The ex-prime minister spoke up for freedom of expression. He did. Don’t touch the dial.
Obviously, in line with his own political allies and goals but still the arguments stand even if the motive is suspect.
It is not forgotten that Mahathir shepherded the era of silence, control and block with a sprinkle of arrests throughout the 80s and 90s, and his successors tempered the process but did not end it. It was expected to diminish over time and be severed completely when a proper regime change occurs — a nation still waits for that.
What about the unity government, and its fortitude to bring a climate of freedom?
Unfortunately, despite its self-declared reformist credentials, it is in no rush to uphold Article 10 of our Federal Constitution, which covers freedoms to express, assemble and associate. Perhaps in spin but not in spirit.
Presently, it is more inclined to the machinations of the Sedition Act.
A reversal. More Mahathir than Mandela.
The government’s intention to bar all discussions on 3R — race, religion and royalty — is a huge slippery slope.
The latest being the arrest of Kedah menteri besar Muhammad Sanusi Md Nor and the sedition charges he faces now. The Kedah MB is a whole discussion on its own, a colourful character born to trigger all around him, to be with him or against him. This column won’t give him a vote or ask others to pass him one, but it won’t jail him for his misguided mouth.
The broader and more serious discussion is this policy switch, repeated daily by the Communications Minister Fahmi Fadzil. How do they propose to do it?
This country's main policy and political debates, as explicitly subscribed to by all three major coalitions in and out of government — Pakatan Harapan, Barisan Nasional (BN) and Perikatan Nasional (PN) — orbits around race, religion and royalty.
The column wishes they’d evolve out of base politics but all signs suggest not until a generational change of power — a logo change won’t suffice.
So, the country and its politicians are stuck with it, for now.
And Mahathir is the fulcrum point to the malaise.
Mahathir’s politics is about race, and by extension the politics of all those who came after him, now split to those three coalitions.
Prime Minister Anwar Ibrahim, his former deputy, at the apex of Pakatan, former Umno deputy-president — also ex-PM — Muhyiddin Yassin runs things at PN and Zahid Hamidi handles affairs and exits at Umno, and moonlights as BN president.

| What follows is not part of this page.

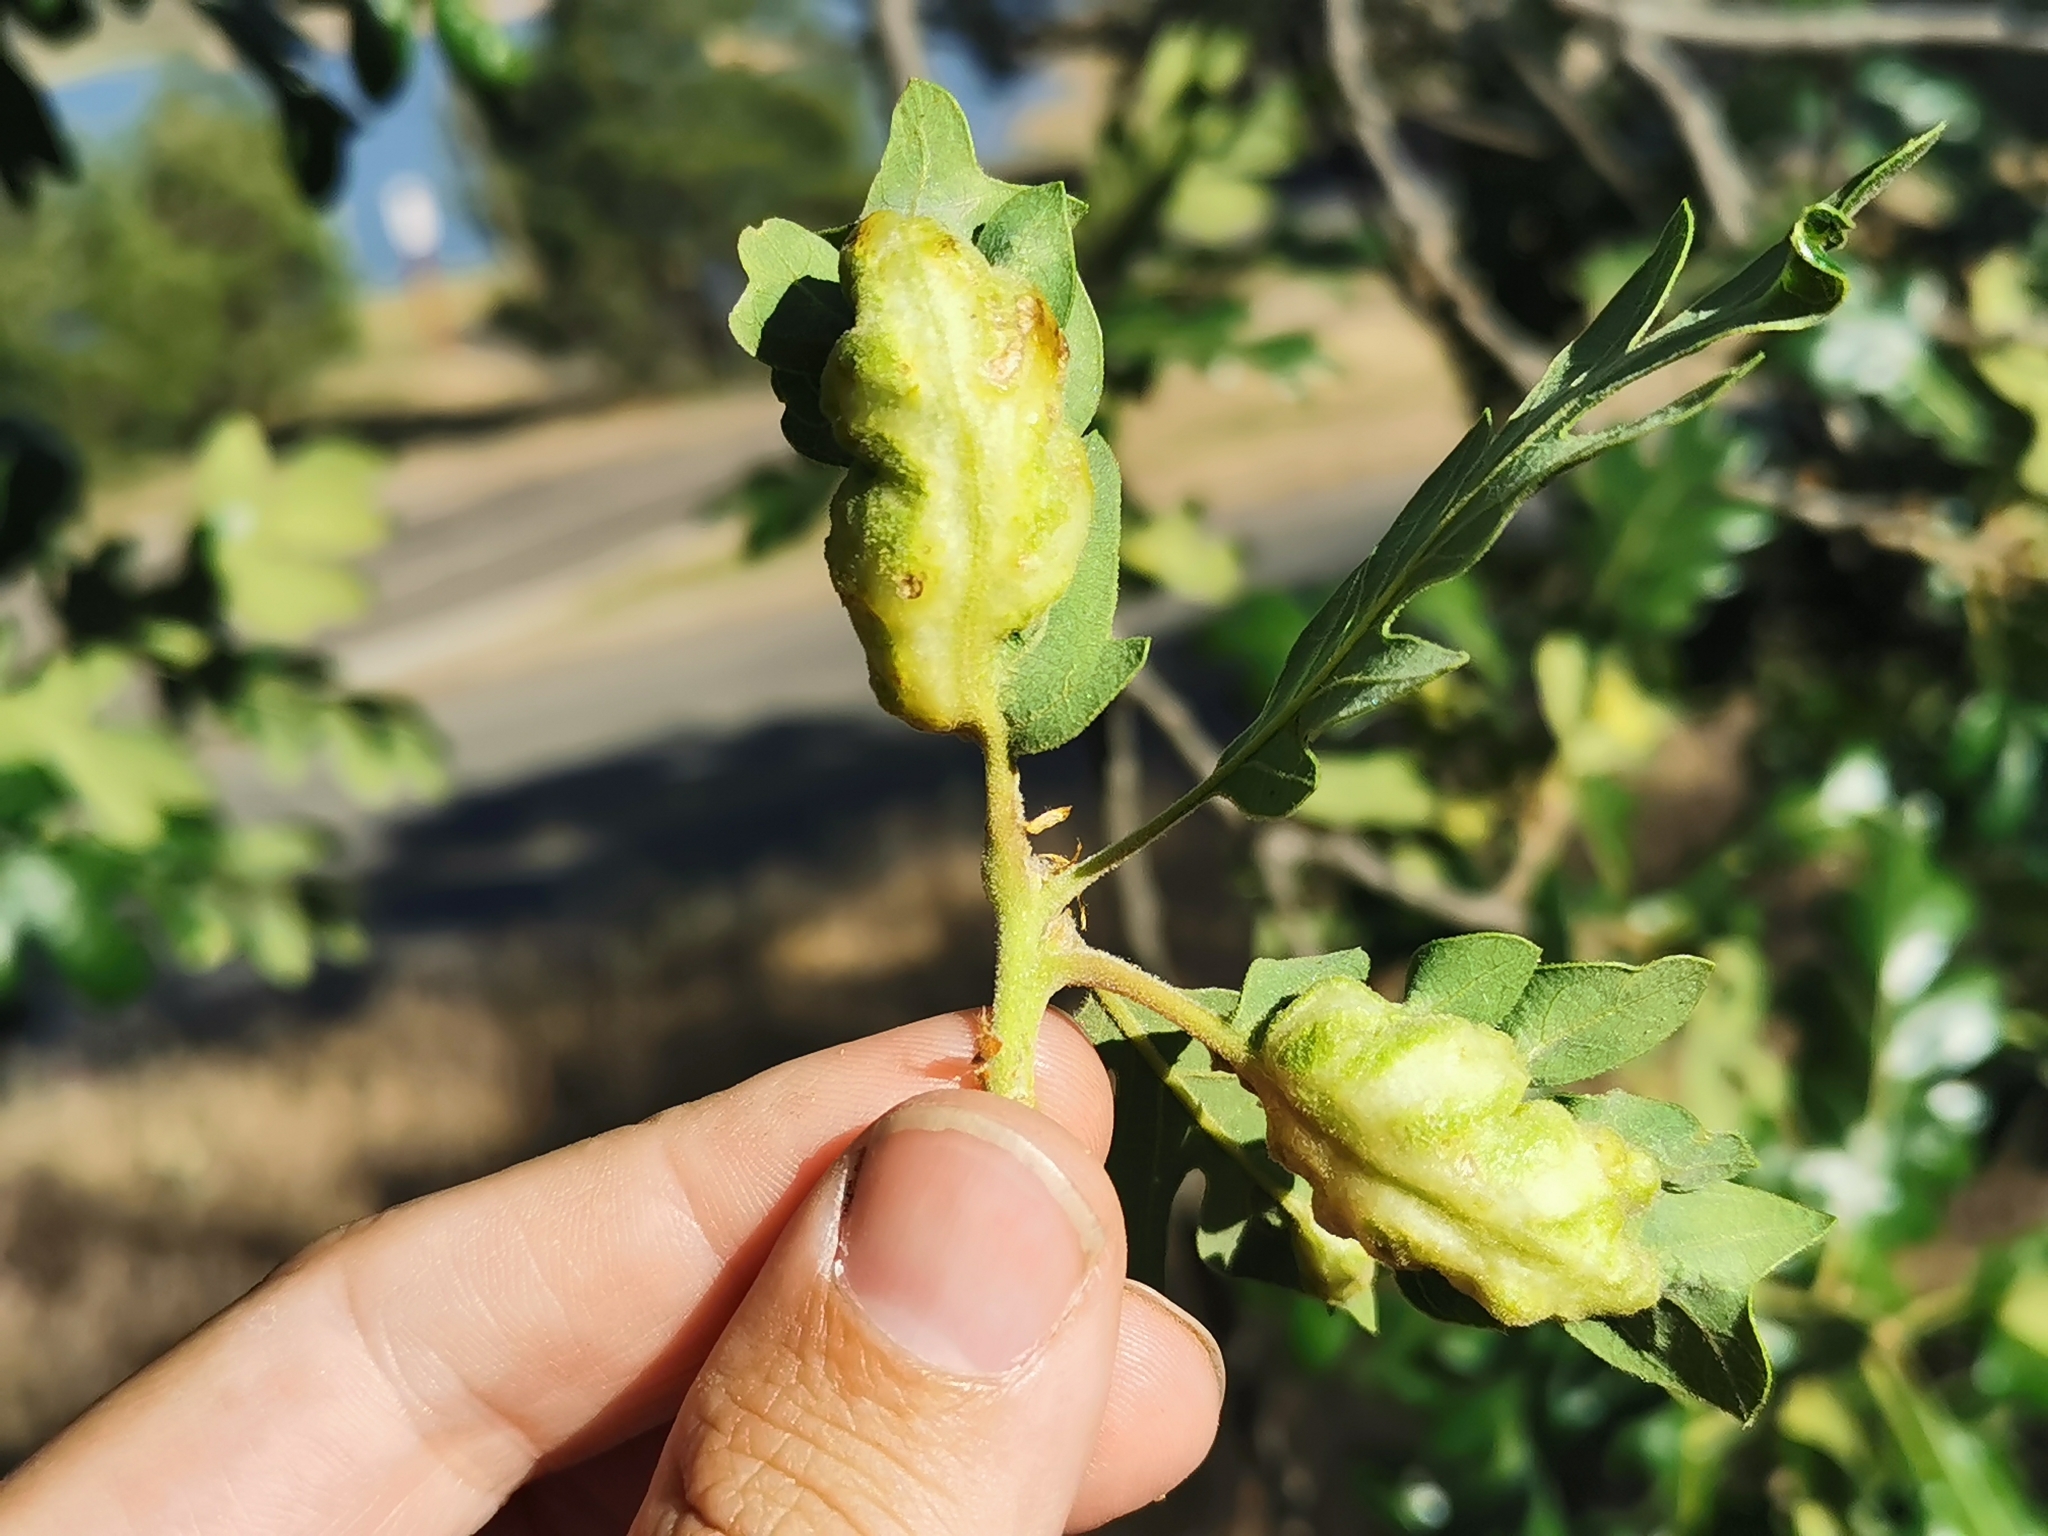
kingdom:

They never finish a week either to reassure the rakyat about race and religion or raise fears about it.
Therefore, a severe restriction on discussions, debates and expressions on 3Rs is an oxymoron. It is akin to barring politicians in the present terms of engagement, to not engage in the very things argued to ad infinitum.
Which leads to the first realisation, it is not that 3R is disallowed, it is that it is umpired by the present administration. So, all parties play this cricket game, but Pakatan-BN as the mega coalition in power determines what is on and not.
Which leaves PN in a rotten spot.
But it is filled with either Umno-rebels, who championed such measures before to their benefit, or PAS, which leverages democracy to reduce the voices of the masses where it can. The column’s lack of enthusiasm to feel for their predicament is palpable.
A case of having to swallow their own medicine.
Yet, it is wrong.
To compete with your foes and then to tie their hands up using enforcement agencies and courts, while you yourself are free to land body punches is just not boxing. Also not cricket. And other sports.
Pakatan’s stated defence for its contributions on 3R debates is that it self-regulates. While it carefully navigates the terrain of 3R, the PN folks are loose cannons who do race-religion as if on amphetamines, they allege.
Pakatan then politely points to the TikTok videos which dominated the last general election’s campaign, prepped by PN and its supporters.
They assert they are circumspect and their opponent a raging teenager.
It would be OK if it were true, but the lines among Pakatan, BN and PN have blurred in recent times. They all seem like hormone-fuelled teenagers at a night club these days.
The politics of fear
Around the world, developed or not, fear works. From numerous anti-immigrant parties in Europe, to America’s own slow march to bring back the wall-building proponent Donald Trump to the White House, fear is rampant.
Proponents reduce the argument to divisive issues close to the insecurities of the masses, and the tactic produces votes.
Malaysia is not exempt.
Pakatan does not get to avoid this pitfall by subverting the process. Buckling down as history has shown over and over, only emboldens opponents.
Mahathir remonstrates that a policy to shut out those discussions requires a parliamentary debate and approval. He is correct.
This is a country which arrests cartoonists for political satire.
Its custodians should be very careful if they want to codify further the closing of expression space with the excuse of saving the rakyat from worse.
The laws are in place so that the rakyat can save themselves and then thrive. The nanny-state argument went out of fashion a while back.
The column does not have to line up the arguments, because they have been Pakatan’s arguments in their long trudge to power. But now in power, amnesiac tendencies have kicked in.
They better remember who they are. There are few worse things than to lose respect for yourself.
* This is the personal opinion of the columnist.